Abstract Background The ISAR-REACT 5 randomized trial compared the efficacy and safety of ticagrelor and prasugrel in patients with acute coronary syndromes (ACS) managed invasively. Data are missing with regard to the effect of these antiplatelet agents on the repeat revascularization procedures. Purpose We sought to investigate the impact of ticagrelor and prasugrel on the incidence and pattern of repeat coronary revascularizations in patients with ACS undergoing percutaneous coronary intervention (PCI). Methods This post-hoc analysis of the ISAR-REACT 5 trial included all ACS patients who underwent PCI. Patients were divided into two groups as per assigned antiplatelet treatment.
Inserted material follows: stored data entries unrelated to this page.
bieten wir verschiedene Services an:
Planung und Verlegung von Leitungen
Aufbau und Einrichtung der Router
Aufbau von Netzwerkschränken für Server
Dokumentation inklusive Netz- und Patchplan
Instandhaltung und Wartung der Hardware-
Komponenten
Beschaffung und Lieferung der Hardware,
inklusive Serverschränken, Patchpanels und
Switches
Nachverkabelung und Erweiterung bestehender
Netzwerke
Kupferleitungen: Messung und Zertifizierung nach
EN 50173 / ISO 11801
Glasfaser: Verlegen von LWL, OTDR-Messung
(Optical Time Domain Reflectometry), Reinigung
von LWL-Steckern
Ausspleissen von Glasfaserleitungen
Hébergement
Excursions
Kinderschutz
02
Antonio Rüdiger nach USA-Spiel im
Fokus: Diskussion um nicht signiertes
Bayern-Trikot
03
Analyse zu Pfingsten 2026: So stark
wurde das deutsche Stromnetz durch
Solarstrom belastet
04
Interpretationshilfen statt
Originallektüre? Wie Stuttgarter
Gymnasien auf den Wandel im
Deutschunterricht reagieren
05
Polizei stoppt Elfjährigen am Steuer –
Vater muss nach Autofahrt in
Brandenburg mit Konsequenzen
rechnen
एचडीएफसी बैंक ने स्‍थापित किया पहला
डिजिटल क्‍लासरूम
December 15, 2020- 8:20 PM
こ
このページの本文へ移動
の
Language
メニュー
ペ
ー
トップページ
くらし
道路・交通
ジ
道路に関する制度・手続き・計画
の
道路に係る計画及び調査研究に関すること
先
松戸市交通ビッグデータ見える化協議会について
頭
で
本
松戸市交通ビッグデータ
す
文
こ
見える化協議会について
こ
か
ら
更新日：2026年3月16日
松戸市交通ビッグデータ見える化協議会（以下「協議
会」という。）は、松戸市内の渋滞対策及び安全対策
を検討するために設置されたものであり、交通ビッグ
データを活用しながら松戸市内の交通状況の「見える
The primary outcome for this analysis was the incidence of repeat coronary revascularization (percutaneous or surgical) up to 12-month follow-up. Secondary outcomes were target vessel revascularization (TVR) and non-target vessel revascularization (NTVR). We also studied whether repeat revascularization procedures were urgent in nature. Results Among 3,377 ACS patients, 1,676 were assigned to ticagrelor and 1,701 to prasugrel group before receiving PCI. Compared with prasugrel, the incidence of repeat coronary revascularization at 12 months was significantly higher in patients treated with ticagrelor (hazard ratio [HR]=1.14; 95% confidence interval [CI] 1.01-1.29), mostly attributable to significantly more NTVR (HR=1.15 [1.01-1.32]) in this latter group. There were numerically more urgent repeat revascularizations in patients receiving ticagrelor compared with prasugrel (HR=1.32 [1.00-1.75]), mostly due to urgent NTVR (HR=1.62 [1.09-2.41]). The risk of TVR was not significantly different between treatment groups (HR=1.04 [0.76-1.44]). Conclusions In patients with ACS treated with PCI, ticagrelor is associated with significantly more repeat coronary revascularizations compared to prasugrel after 12 months, predominantly in remote coronary vessels.